CHALLENGE =
Copy the items below, changing every "Q0" to "faceQuery" and keeping everything else the same.
===== STORED ROWS =====
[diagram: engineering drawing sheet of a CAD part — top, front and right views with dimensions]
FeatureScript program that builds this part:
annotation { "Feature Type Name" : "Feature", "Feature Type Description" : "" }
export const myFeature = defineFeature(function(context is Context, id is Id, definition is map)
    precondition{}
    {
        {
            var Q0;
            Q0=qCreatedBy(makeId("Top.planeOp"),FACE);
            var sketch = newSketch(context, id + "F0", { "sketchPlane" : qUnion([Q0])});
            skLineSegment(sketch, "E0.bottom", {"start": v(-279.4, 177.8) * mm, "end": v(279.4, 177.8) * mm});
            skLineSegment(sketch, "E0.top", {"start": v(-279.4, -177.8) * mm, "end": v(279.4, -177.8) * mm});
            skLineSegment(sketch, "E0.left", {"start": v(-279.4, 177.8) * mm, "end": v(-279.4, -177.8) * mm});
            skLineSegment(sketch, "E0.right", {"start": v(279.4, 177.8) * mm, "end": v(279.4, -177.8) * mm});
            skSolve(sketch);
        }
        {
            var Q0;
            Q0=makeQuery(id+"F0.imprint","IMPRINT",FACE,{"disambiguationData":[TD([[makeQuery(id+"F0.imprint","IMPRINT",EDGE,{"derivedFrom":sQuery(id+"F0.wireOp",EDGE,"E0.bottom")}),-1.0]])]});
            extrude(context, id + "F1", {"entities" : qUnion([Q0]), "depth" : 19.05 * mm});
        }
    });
=====
COMPLETE ANSWER =
[diagram: engineering drawing sheet of a CAD part — top, front and right views with dimensions]
FeatureScript program that builds this part:
annotation { "Feature Type Name" : "Feature", "Feature Type Description" : "" }
export const myFeature = defineFeature(function(context is Context, id is Id, definition is map)
    precondition{}
    {
        {
            var faceQuery;
            faceQuery=qCreatedBy(makeId("Top.planeOp"),FACE);
            var sketch = newSketch(context, id + "F0", { "sketchPlane" : qUnion([faceQuery])});
            skLineSegment(sketch, "E0.bottom", {"start": v(-279.4, 177.8) * mm, "end": v(279.4, 177.8) * mm});
            skLineSegment(sketch, "E0.top", {"start": v(-279.4, -177.8) * mm, "end": v(279.4, -177.8) * mm});
            skLineSegment(sketch, "E0.left", {"start": v(-279.4, 177.8) * mm, "end": v(-279.4, -177.8) * mm});
            skLineSegment(sketch, "E0.right", {"start": v(279.4, 177.8) * mm, "end": v(279.4, -177.8) * mm});
            skSolve(sketch);
        }
        {
            var faceQuery;
            faceQuery=makeQuery(id+"F0.imprint","IMPRINT",FACE,{"disambiguationData":[TD([[makeQuery(id+"F0.imprint","IMPRINT",EDGE,{"derivedFrom":sQuery(id+"F0.wireOp",EDGE,"E0.bottom")}),-1.0]])]});
            extrude(context, id + "F1", {"entities" : qUnion([faceQuery]), "depth" : 19.05 * mm});
        }
    });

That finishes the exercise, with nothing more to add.